The reply must contain exactly the lines below from the one with "Emergency: 0 -> 1" down to the one with "2016-05-22: 1.209 -> 2.589", both included, and nothing more; please omit the pictures.

[INPUT MATERIAL]:
============================================================

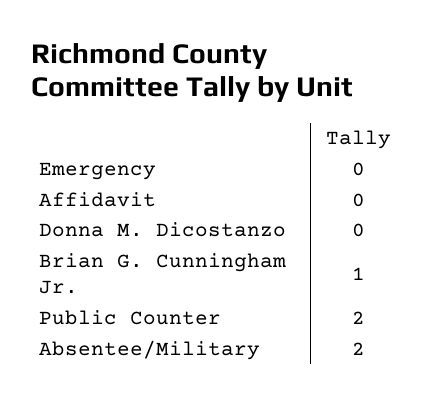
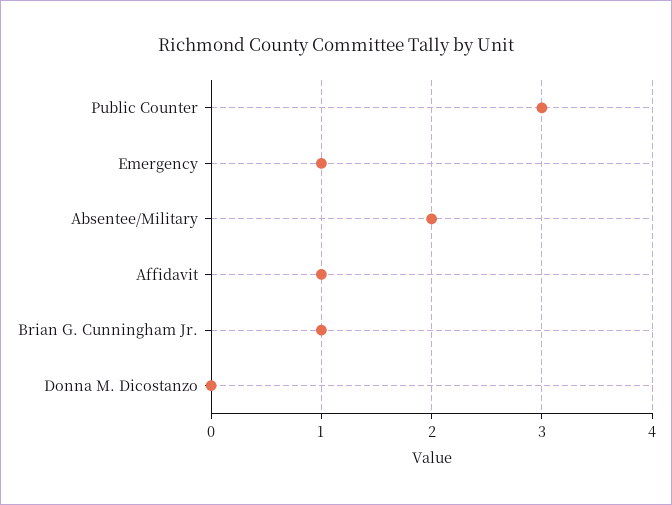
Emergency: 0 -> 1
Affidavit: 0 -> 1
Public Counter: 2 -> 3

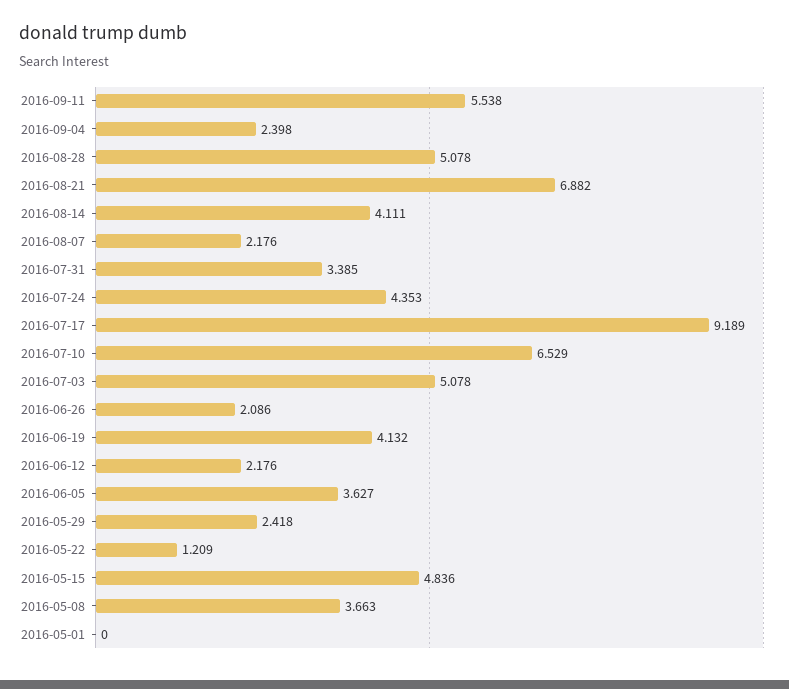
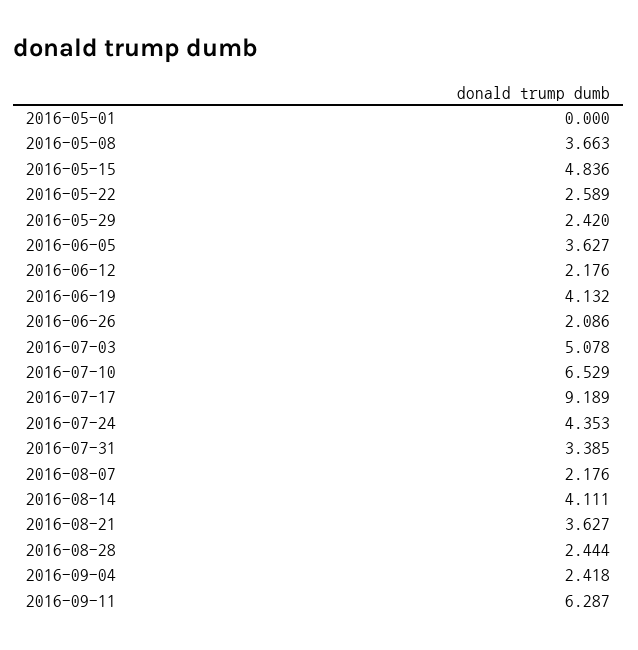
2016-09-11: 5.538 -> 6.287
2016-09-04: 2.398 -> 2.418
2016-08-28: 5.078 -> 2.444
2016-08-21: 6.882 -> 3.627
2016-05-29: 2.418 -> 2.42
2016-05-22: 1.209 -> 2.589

============================================================

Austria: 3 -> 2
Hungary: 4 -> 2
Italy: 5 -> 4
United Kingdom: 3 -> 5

============================================================

[SOLUTION BELOW]:
Emergency: 0 -> 1
Affidavit: 0 -> 1
Public Counter: 2 -> 3

2016-09-11: 5.538 -> 6.287
2016-09-04: 2.398 -> 2.418
2016-08-28: 5.078 -> 2.444
2016-08-21: 6.882 -> 3.627
2016-05-29: 2.418 -> 2.42
2016-05-22: 1.209 -> 2.589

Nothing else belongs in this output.